— SOURCE DATA —
== Segment start ==

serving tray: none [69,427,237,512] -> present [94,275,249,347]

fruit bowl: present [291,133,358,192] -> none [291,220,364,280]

== Segment end ==
== Segment start ==

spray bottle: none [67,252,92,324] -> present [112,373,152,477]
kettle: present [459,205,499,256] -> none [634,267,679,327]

== Segment end ==
== Segment start ==

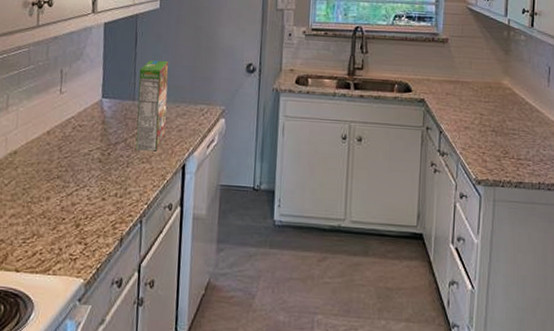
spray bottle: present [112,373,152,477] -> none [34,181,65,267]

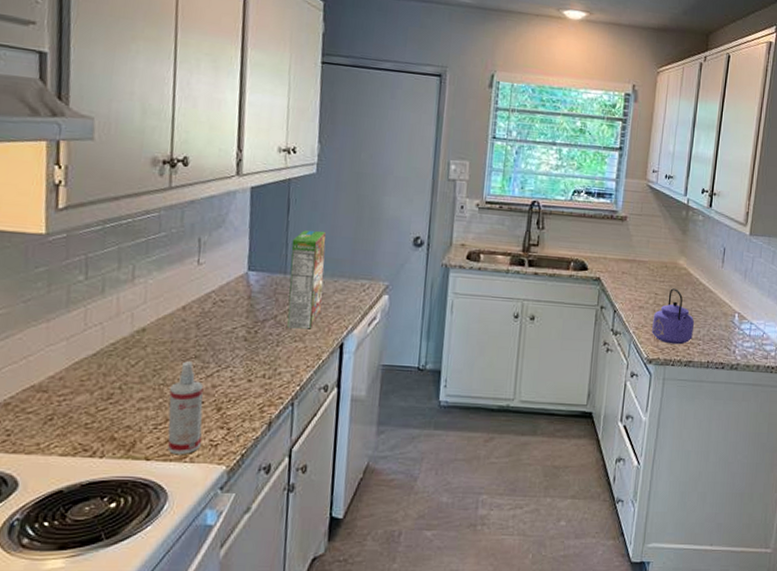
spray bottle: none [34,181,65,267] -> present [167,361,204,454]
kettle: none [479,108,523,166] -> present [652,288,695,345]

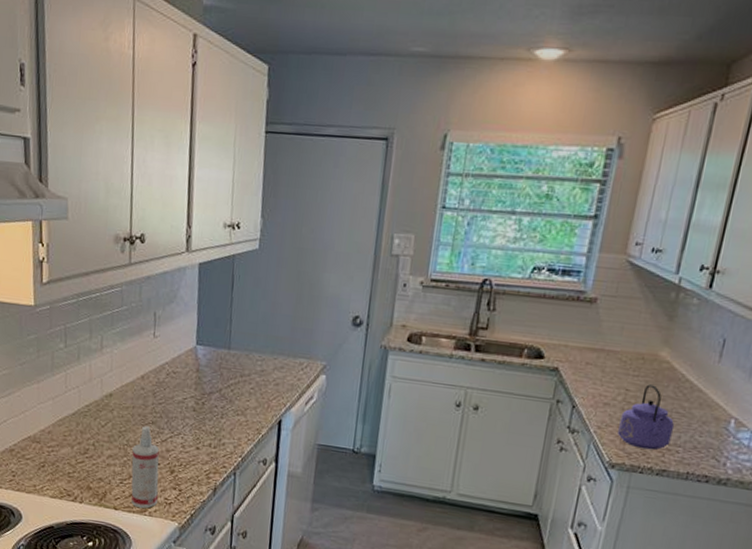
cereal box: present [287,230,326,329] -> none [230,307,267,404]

== Segment end ==

— WHAT YOU SHOULD DO —
With the first line being the one containing "serving tray: none" and the last line the one containing "fruit bowl: present", transcribe exactly the lines above that fall in that range.

— ANSWER AREA —
serving tray: none [69,427,237,512] -> present [94,275,249,347]

fruit bowl: present [291,133,358,192] -> none [291,220,364,280]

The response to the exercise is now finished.